George Lewis Ruffin
George Lewis Ruffin (16 December 1834 - 19 November 1886) was an American attorney and judge. In 1869 he was the first African American to graduate from Harvard Law School, and was elected as the first African American to serve on the Boston City Council. Ruffin was elected in 1870 to the Massachusetts Legislature. In 1883, he was appointed by the governor as a judge in the Charlestown district of municipal court, the first black judge in the United States.
Ruffin was born in Richmond, Virginia as a free person of color, of African and European ancestry. The city had a large free black community. His family moved to Boston, where he was educated in the public schools.
Marriage and family
He married Josephine St. Pierre, who was of Afro-Caribbean, French and English descent. They had fours sons and a daughter together. Their children were Hubert, who became an attorney; Florida Ridley, a school principal and co-founder with her mother of the newspaper Women's Era; Stanley, an inventor; George, a musician; and Robert, who died in his first year of life.

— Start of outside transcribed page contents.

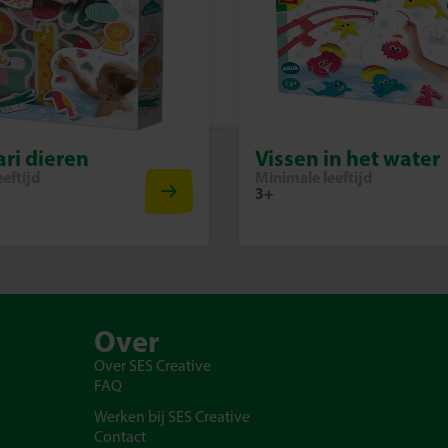
ari dieren
Vissen in het water
eftijd
Minimale leeftijd
3+
Over
Over SES Creative
FAQ
Werken bij SES Creative
Contact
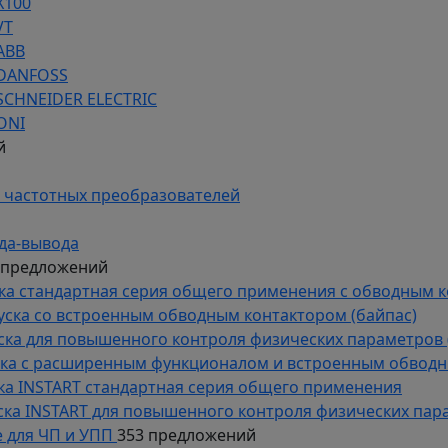
Х100
VT
ABB
 DANFOSS
SCHNEIDER ELECTRIC
ONI
й
 частотных преобразователей
да-вывода
 предложений
уска стандартная серия общего применения с обводным 
пуска со встроенным обводным контактором (байпас)
пуска для повышенного контроля физических параметров 
уска с расширенным функционалом и встроенным обводн
уска INSTART стандартная серия общего применения
пуска INSTART для повышенного контроля физических пар
 для ЧП и УПП
353 предложений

He became a barber to support his family and read law books on the side. He started publishing articles in a law journal and was admitted to Harvard Law School. and saved enough money to enroll. After graduating in 1869, the first African American to earn a law degree Harvard University, he practiced with success in Boston. He was politically active and attended the National Negro Convention of 1864 in Syracuse, New York.
He was elected to the state legislature in 1870 as a Republican and served one term. Ruffin was elected as the first man of African descent to the Boston City Council, where he served one term, 1876-1877.
He died in Boston, Massachusetts.
Legacy and honors
- 1984, the George Lewis Ruffin Society was founded in his honor at Northeastern University to support minorities studying in the Massachusetts criminal justice system.